Sorry Alf - I didn't understand that. Don't you mean another _164_ would be useful?

A


----------



## Alf (20 Mar 2004)

LOL! :lol:


----------



## Anonymous (21 Mar 2004)

Tried it and it works! Definitely smoother boards and cannot feel any lumps or bumps nor see them

Thanks for the help you lot, much appreciated

Cheers

Tony


----------



## Steve (22 Mar 2004)

I use a Tormek for my plane irons, which end up square of course. I've often wondered about the slight curve - it certainly makes sense to me. Has anyone got a nifty technique I could use to facilitate achieving this using a Tormek? Would it be a question of 'Tormekking' and then finishing with a few strokes on the stone? 
Any suggestions would be most welcome! (Alf - that was a hint!)

Steve

(PS - posted this under the wrong thread and it was roundly ignored. Are you trying to tell me something people?)


----------



## Chris Knight (23 Mar 2004)

Steve,

Don't do it on the Tormek. Use that for establishing your primary (hollow ground) bevel then take the iron to a stone and work the secondary bevel on that using an eclipse type guide and pressing down harder first on one side then the other, to maintain a symmetrical condition. Use as many strokes as it takes to put suitable curve on the seconday bevel. Swap to your finest stone and put on a microbevel of perhaps one degree steeper than your secondary bevel.


----------



## Alf (23 Mar 2004)

Steve":lljlehgo said:


> (Alf - that was a hint!)


No good hinting to me, I'm in a Tormek-free zone  Come back when you acquire a hand grinder :wink: But FWIW, I do as Chris describes. For in-depth to the point of obsessive descriptions of this, you want David Charlesworth really (heavens, I hope he doesn't lurk round here... :shock: )

Cheers, Alf


----------



## Anonymous (23 Mar 2004)

With Alf here - DC's method seems the best I've seen, and the ruler trick is a good one for altering angles subtly! Mark Finney's book (heavily Stenleyised, but still worth a gander) kinda follows DC's method.

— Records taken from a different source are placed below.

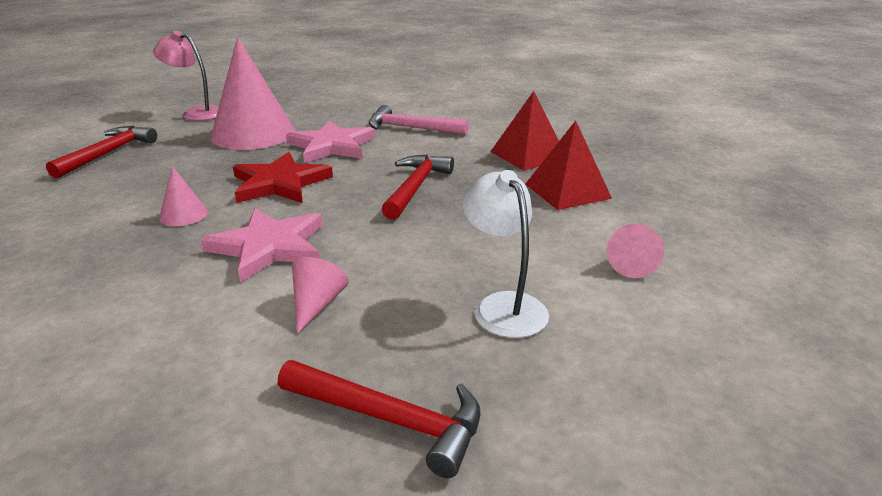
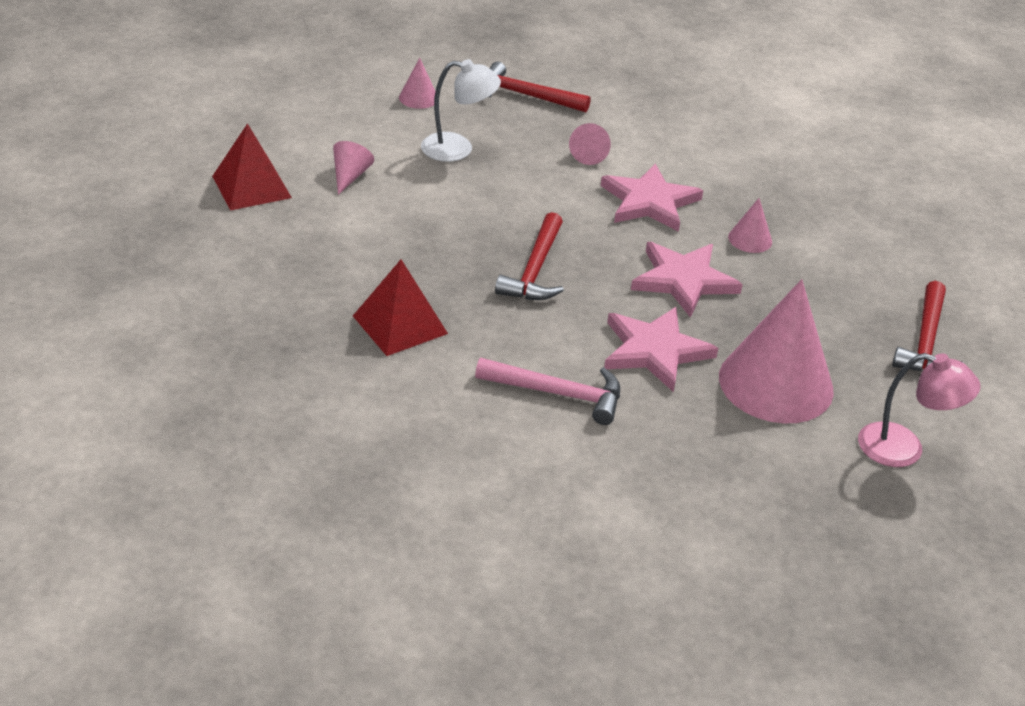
camera: 175 degrees right, 10 degrees up
red star [233,152,333,203] -> pink star [631,242,743,318]
white lamp [462,170,549,338] -> white lamp turned 60 degrees counterclockwise [421,59,501,162]
red pyramid [525,121,612,210] -> red pyramid moved to [212,123,292,211]
none -> pink cone [399,58,436,109]

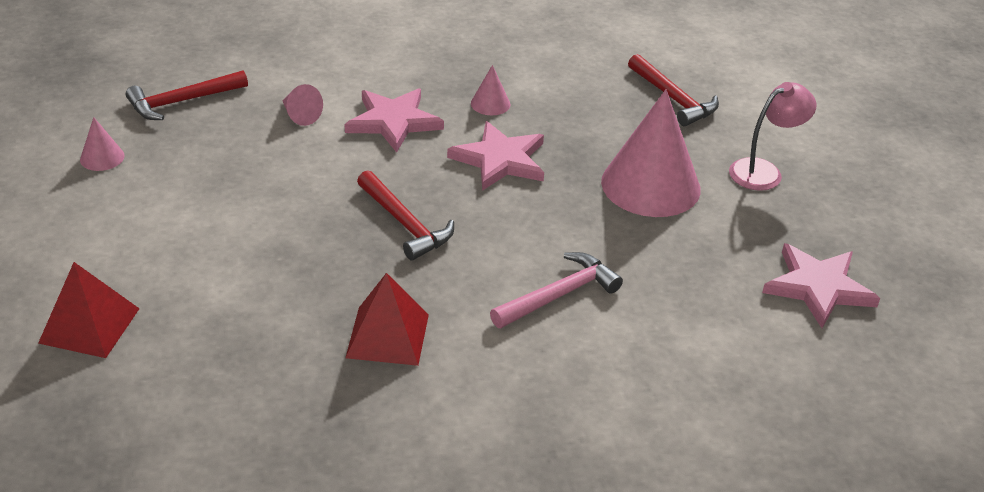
camera: 50 degrees left, 0 degrees up
pink cone [333,141,374,195] -> none
white lamp [421,59,501,162] -> none
pink star [604,307,718,392] -> pink star moved to [762,243,880,328]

(tormek? wassat then? It got 'lectricicicity goin through it?  )


----------



## Steve (24 Mar 2004)

Cheers chaps!
I'll give Chris's advice a goodly try and let you know the results. Interestingly, DC has just made a video shot at Lie-Neilsen about this very subject which is available in PAL format. I think I'll give that a spin.
I'm _fairly_ successful with my planes, but it's an area that I know could be improved. I'm a real Tormek fan (it has got lectricicicity goin' through it, but not so much that you'd notice), mainly for my turning habit. The results are unbeatable IMHO. All I have to do is show the chisels to the wood, and it peels away all by itself! Well - almost!
My plane blades _look_ fantastic and cut well, but it's high time I got my head round the curve and started using them properly. It's a part of my technique that's not up to scratch. 

Steve


----------



## Philly (21 Apr 2004)

Hi All,
Just a late addition to this thread. Found this link on the Gordon Planes site on sharpening a Smoothing plane iron.

http://www.hntgordon.com.au/sharpenings ... gblade.htm

And this one on Jack/ Scrub planes.

http://www.hntgordon.com.au/sharpeningj ... eblade.htm

hope this is of some use,
Philly


----------